Blitz Brigantine Weaponizes Email Bombing and DNS MX Records to Deploy AOBackdoor

Cybersecurity experts at BlueVoyant have uncovered a sophisticated evolution in the tactics of the threat group known as Blitz Brigantine (also tracked as Storm-1811). Traditionally linked to Black Basta ransomware affiliates, the group has refreshed its arsenal with a custom backdoor and a clever communication method that bypasses traditional network monitoring.

The attack sequence is as psychological as it is technical. It begins with “email bombing”—flooding a target’s inbox with thousands of spam messages to create a sense of crisis.

Once the victim is overwhelmed, the attacker reaches out via Microsoft Teams, posing as internal IT support. They offer to “fix” the spam issue and request remote access via the built-in Windows Quick Assist application. This allows them to bypass security perimeters by simply being invited in by the user.

“These traits mirror a threat group… Blitz Brigantine… and their Black Basta-linked social-engineering playbook while showing an ongoing tooling refresh designed to blend into enterprise infrastructure,” the report explains.

Once access is granted, the group delivers malicious MSI packages—often masquerading as legitimate Teams or CrossDevice service updates. These installers use a technique called DLL sideloading, where a legitimate Microsoft application is tricked into loading a malicious library, such as hostfxr.dll.

Researchers found that the malware is built to frustrate defenders:

• Anti-Analysis: The loader uses “numerous calls to junk functions” and excessive thread creation to crash or overwhelm debuggers.
• Time-Gating: The shellcode computes a “timeslot” based on Unix time. If executed outside a specific 55-hour window, the decryption key changes, and the payload fails to load.
• Hidden Characters: The malware even checks the command line for a non-breaking space (U+00A0), a character that looks like a normal space but is used as a critical piece of the decryption key.

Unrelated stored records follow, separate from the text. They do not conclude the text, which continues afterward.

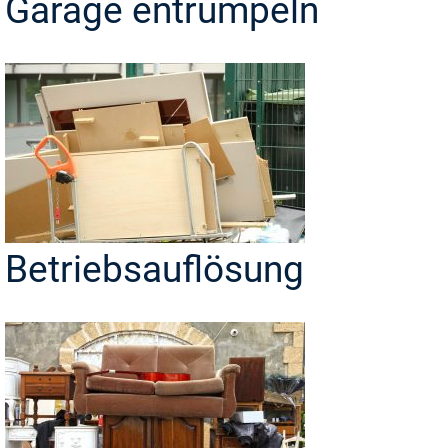
Garage entrümpeln
Betriebsauflösung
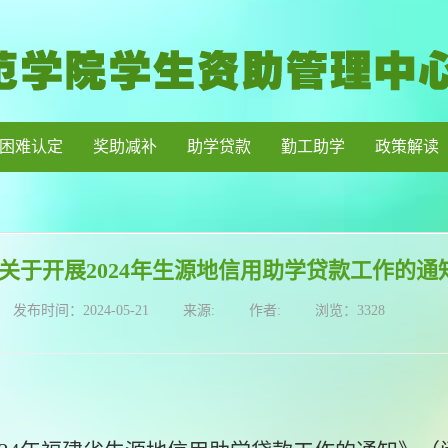
困难认定
奖助减补
助学贷款
勤工助学
政策解读
关于开展2024年生源地信用助学贷款工作的通
发布时间：
2024-05-21
来源:
作者:
浏览：
3328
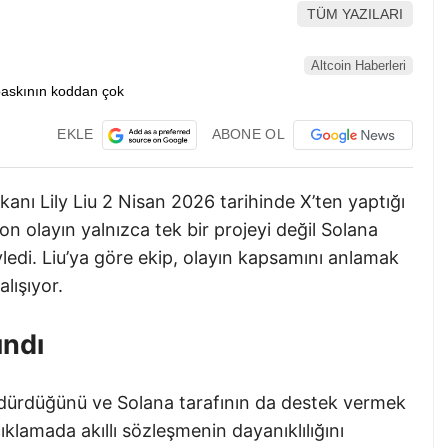
TÜM YAZILARI
Altcoin Haberleri
EKLE
ABONE OL
nı Lily Liu 2 Nisan 2026 tarihinde X’ten yaptığı
n olayın yalnızca tek bir projeyi değil Solana
ledi. Liu’ya göre ekip, olayın kapsamını anlamak
lışıyor.
ındı
sürdürdüğünü ve Solana tarafının da destek vermek
ıklamada akıllı sözleşmenin dayanıklılığını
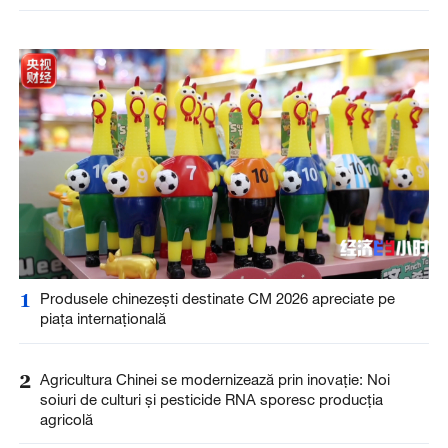
1
Produsele chinezești destinate CM 2026 apreciate pe
piața internațională
2
Agricultura Chinei se modernizează prin inovație: Noi
soiuri de culturi și pesticide RNA sporesc producția
agricolă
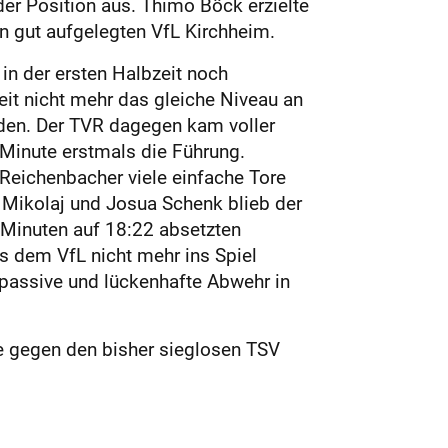
der Position aus. Thimo Böck erzielte
nen gut aufgelegten VfL Kirchheim.
in der ersten Halbzeit noch
eit nicht mehr das gleiche Niveau an
rden. Der TVR dagegen kam voller
 Minute erstmals die Führung.
 Reichenbacher viele einfache Tore
n Mikolaj und Josua Schenk blieb der
f Minuten auf 18:22 absetzten
s dem VfL nicht mehr ins Spiel
 passive und lückenhafte Abwehr in
 gegen den bisher sieglosen TSV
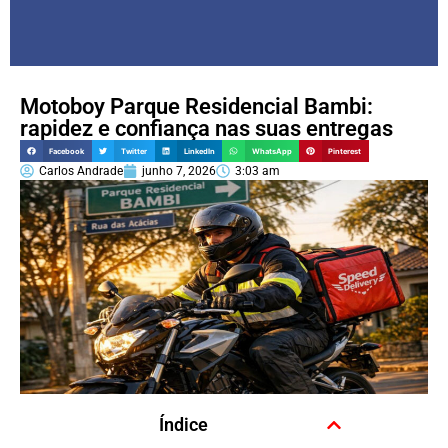
Motoboy Parque Residencial Bambi:
rapidez e confiança nas suas entregas
Facebook
Twitter
LinkedIn
WhatsApp
Pinterest
Carlos Andrade
junho 7, 2026
3:03 am
Índice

The final payload, dubbed AOBackdoor, introduces a novel command-and-control (C2) mechanism. Instead of connecting directly to the attacker’s server, it uses DNS Tunneling via MX (Mail Exchange) records.

By issuing DNS queries to trusted public resolvers like 1.1.1.1 or 8.8.8.8, the malware hides its traffic in plain sight. The commands are embedded in the subdomains of the queries, allowing the attackers to “craft MX responses whose ‘exchange’ hostnames embed command data”.

“Using DNS MX records helps the traffic blend in and can evade controls tuned to detect TXT-based DNS tunnelling, which may be more commonly monitored”, the report notes.

BlueVoyant’s investigation highlights that the finance and health sectors remain primary targets. The group has been active with this new toolkit since at least August 2025, constantly rotating code-signing certificates to maintain an air of legitimacy.

As the researchers conclude: “The activity cluster has introduced the A0Backdoor payload and shifted to a covert DNS MX-based C2 channel that confines endpoint traffic to trusted recursive resolvers”.